Bu Halpern için podyumun bittiği anlamına gelmiyor - sadece Covid-19'un zorlukları, bir tasarımcının daha önce ilgilenmediği çalışmalarını nasıl sunduğunu yeniden hayal etme alıştırmasına davet etti. “İnsanlarla bağlantı kurmanın ve hikayeler anlatmanın pek çok yolu var” diyor. "Artık bir koleksiyonun nasıl ve ne zaman gösterileceğine dair tek bir formül yok. Ben de dahil olmak üzere birçok tasarımcı için bu gerçekten özgürleştirici olduğunu düşünüyorum."

Halpern Fall 2020 elbisesinin detayı.

Fotoğraf: Imaxtree

Devam eden küresel salgın, 2021 Sonbaharı için bir kez daha dijital bir çıkış gerektirdi. Ama bu, bizi en başta işine aşık eden parlak enerjiyi ve gösterişliliği azaltmıyor.

Halpern, tasarıma yaklaşımı hakkında, "İnsanlara fantezi ve herkesin sürekli yaşadığı zor şeylerden biraz mola vermekle ilgili" diyor. "Pullu dökümlü bir büstiyer - bunlar asla gitmeyecek şeyler çünkü bunu yapmanın pek çok yolu var. Sürekli geliştirebilir ve zorlayabilirsiniz. Farklı şeylere dönüşebilir. Ve bence şimdi Halpern ile eşanlamlı olan bu tür süper gösterişli parçalar, insanların bizden sürekli isteyeceği şeyler. Güzel bir şekilde yapılmış ve tamamen vahşi ve gösterişli ve gerçekten güzel, klasik olarak yapılmış giysiler arasındaki çizgiyi sarsan o abartılı şeyi istiyorlar." 

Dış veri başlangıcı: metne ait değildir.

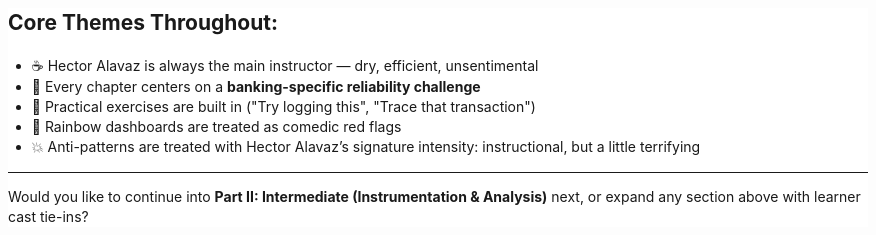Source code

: ## Core Themes Throughout:

- ☕ Hector Alavaz is always the main instructor — dry, efficient, unsentimental
- 🏦 Every chapter centers on a **banking-specific reliability challenge**
- 🔄 Practical exercises are built in ("Try logging this", "Trace that transaction")
- 🚫 Rainbow dashboards are treated as comedic red flags
- 💥 Anti-patterns are treated with Hector Alavaz’s signature intensity: instructional, but a little terrifying

______________________________________________________________________

Would you like to continue into **Part II: Intermediate (Instrumentation & Analysis)** next, or expand any section above with learner cast tie-ins?
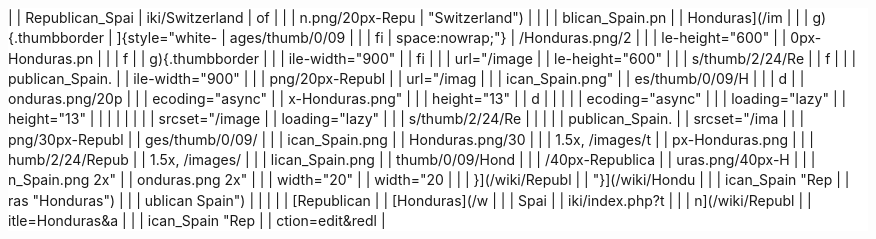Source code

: |                 | Republican_Spai | iki/Switzerland |     of          |
|                 | n.png/20px-Repu |  "Switzerland") |                 |
|                 | blican_Spain.pn |                 |   Honduras](/im |
|                 | g){.thumbborder | ]{style="white- | ages/thumb/0/09 |
|                 |     fi          | space:nowrap;"} | /Honduras.png/2 |
|                 | le-height="600" |                 | 0px-Honduras.pn |
|                 |     f           |                 | g){.thumbborder |
|                 | ile-width="900" |                 |     fi          |
|                 |     url="/image |                 | le-height="600" |
|                 | s/thumb/2/24/Re |                 |     f           |
|                 | publican_Spain. |                 | ile-width="900" |
|                 | png/20px-Republ |                 |     url="/imag  |
|                 | ican_Spain.png" |                 | es/thumb/0/09/H |
|                 |     d           |                 | onduras.png/20p |
|                 | ecoding="async" |                 | x-Honduras.png" |
|                 |     height="13" |                 |     d           |
|                 |                 |                 | ecoding="async" |
|                 |  loading="lazy" |                 |     height="13" |
|                 |                 |                 |                 |
|                 |  srcset="/image |                 |  loading="lazy" |
|                 | s/thumb/2/24/Re |                 |                 |
|                 | publican_Spain. |                 |    srcset="/ima |
|                 | png/30px-Republ |                 | ges/thumb/0/09/ |
|                 | ican_Spain.png  |                 | Honduras.png/30 |
|                 | 1.5x, /images/t |                 | px-Honduras.png |
|                 | humb/2/24/Repub |                 |  1.5x, /images/ |
|                 | lican_Spain.png |                 | thumb/0/09/Hond |
|                 | /40px-Republica |                 | uras.png/40px-H |
|                 | n_Spain.png 2x" |                 | onduras.png 2x" |
|                 |     width="20"  |                 |     width="20   |
|                 | }](/wiki/Republ |                 | "}](/wiki/Hondu |
|                 | ican_Spain "Rep |                 | ras "Honduras") |
|                 | ublican Spain") |                 |                 |
|                 |     [Republican |                 |   [Honduras](/w |
|                 |     Spai        |                 | iki/index.php?t |
|                 | n](/wiki/Republ |                 | itle=Honduras&a |
|                 | ican_Spain "Rep |                 | ction=edit&redl |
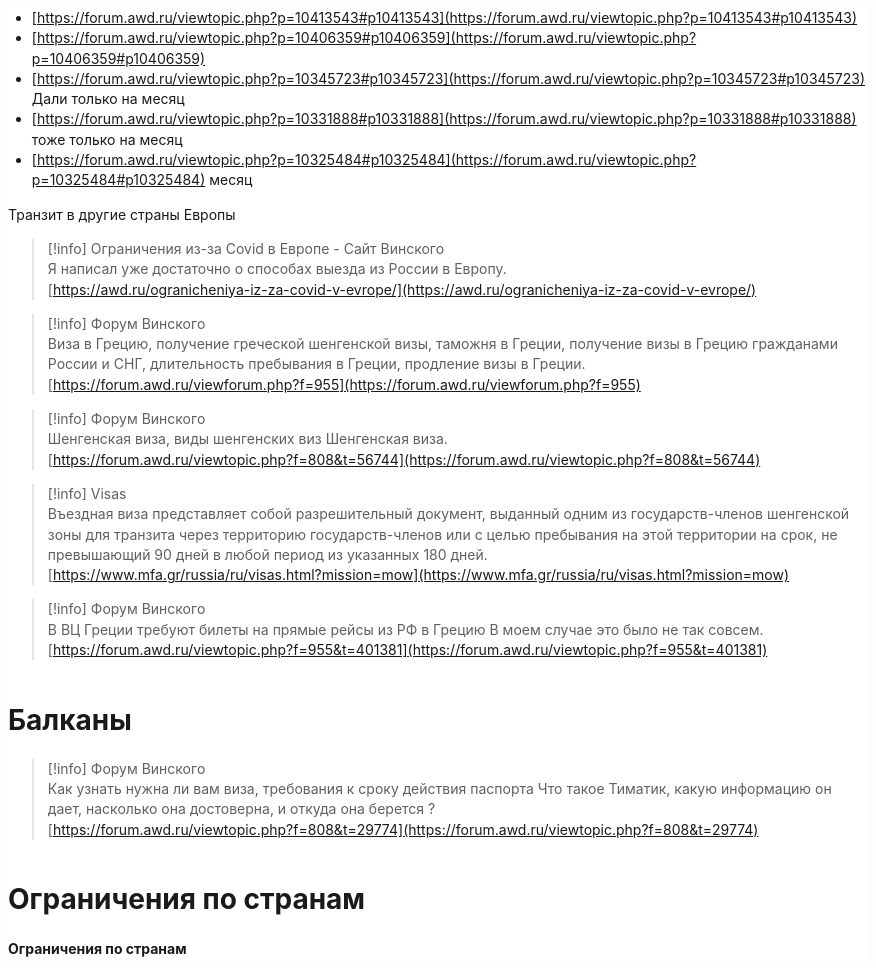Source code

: - [https://forum.awd.ru/viewtopic.php?p=10413543#p10413543](https://forum.awd.ru/viewtopic.php?p=10413543#p10413543)
- [https://forum.awd.ru/viewtopic.php?p=10406359#p10406359](https://forum.awd.ru/viewtopic.php?p=10406359#p10406359)
- [https://forum.awd.ru/viewtopic.php?p=10345723#p10345723](https://forum.awd.ru/viewtopic.php?p=10345723#p10345723) Дали только на месяц
- [https://forum.awd.ru/viewtopic.php?p=10331888#p10331888](https://forum.awd.ru/viewtopic.php?p=10331888#p10331888) тоже только на месяц
- [https://forum.awd.ru/viewtopic.php?p=10325484#p10325484](https://forum.awd.ru/viewtopic.php?p=10325484#p10325484) месяц

Транзит в другие страны Европы

> [!info] Ограничения из-за Covid в Европе - Сайт Винского  
> Я написал уже достаточно о способах выезда из России в Европу.  
> [https://awd.ru/ogranicheniya-iz-za-covid-v-evrope/](https://awd.ru/ogranicheniya-iz-za-covid-v-evrope/)  

> [!info] Форум Винского  
> Виза в Грецию, получение греческой шенгенской визы, таможня в Греции, получение визы в Грецию гражданами России и СНГ, длительность пребывания в Греции, продление визы в Греции.  
> [https://forum.awd.ru/viewforum.php?f=955](https://forum.awd.ru/viewforum.php?f=955)  

> [!info] Форум Винского  
> Шенгенская виза, виды шенгенских виз Шенгенская виза.  
> [https://forum.awd.ru/viewtopic.php?f=808&t=56744](https://forum.awd.ru/viewtopic.php?f=808&t=56744)  

> [!info] Visas  
> Въездная виза представляет собой разрешительный документ, выданный одним из государств-членов шенгенской зоны для транзита через территорию государств-членов или с целью пребывания на этой территории на срок, не превышающий 90 дней в любой период из указанных 180 дней.  
> [https://www.mfa.gr/russia/ru/visas.html?mission=mow](https://www.mfa.gr/russia/ru/visas.html?mission=mow)  

> [!info] Форум Винского  
> В ВЦ Греции требуют билеты на прямые рейсы из РФ в Грецию В моем случае это было не так совсем.  
> [https://forum.awd.ru/viewtopic.php?f=955&t=401381](https://forum.awd.ru/viewtopic.php?f=955&t=401381)  

# Балканы

> [!info] Форум Винского  
> Как узнать нужна ли вам виза, требования к сроку действия паспорта Что такое Тиматик, какую информацию он дает, насколько она достоверна, и откуда она берется ?  
> [https://forum.awd.ru/viewtopic.php?f=808&t=29774](https://forum.awd.ru/viewtopic.php?f=808&t=29774)  

# Ограничения по странам

#### Ограничения по странам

Son zamanlarda, "modanın gücü" olarak tanımladığı şey hakkında düşünüyor ve ilham alıyor... Kendinizi harika hissettiren, güzel görünen bir şey giydiğinizde, bu kendinizi güvende hissetmenizi sağlıyor - bununla rekabet edebilecek pek çok şey olduğunu düşünmüyorum." Kendi adaşı markasıyla her zaman bunun için çalışıyor, o diyor. Ayrıca iyimser hissediyor, bu da yardımcı oluyor: "Amerika Birleşik Devletleri'nde yeni bir Başkanımız var, işler daha iyi olabilir - sonunda COVID ile işler daha iyi olacak. Sanırım bu iyimserliğe sahip olmak şu anda benim için gerçekten önemli."

Halpern AW21 - 24'e Bak
Halpern AW21 - Bak 1
Halpern AW21 - Bak 2

24

Galeri

24 Görüntüler

Londra'da geçirdiği zamana baktığında Halpern, kendisine "gerçekten otantik bir tasarımcı" olma izninin verildiğini söylüyor.

"Bu, bir kotayı doldurmak veya bazı sayılara ulaşmakla ilgili değil. Moda söz konusu olduğunda, buradaki sonuçla ilgili değil” diyor. "Bu, ifade, yaratıcılık ve en tutkulu hissettiğiniz şeyi tasarlamak için gerçekten özgür olmakla ilgili. Başka bir durumda olsaydım, bu fırsata sahip olabilir miydim bilmiyorum. Bunun için Londra'ya çok minnettarım. Sadece daha iyi olabilir. Hayatın farklı alanlarında herkes için zor bir yıl oldu ve ben sadece güzel şeyler yaratıp yapmaya devam edeceğim için heyecanlıyım." 

Daha fazla Fashionista ister misiniz? Günlük bültenimize kaydolun ve bizi doğrudan gelen kutunuza alın.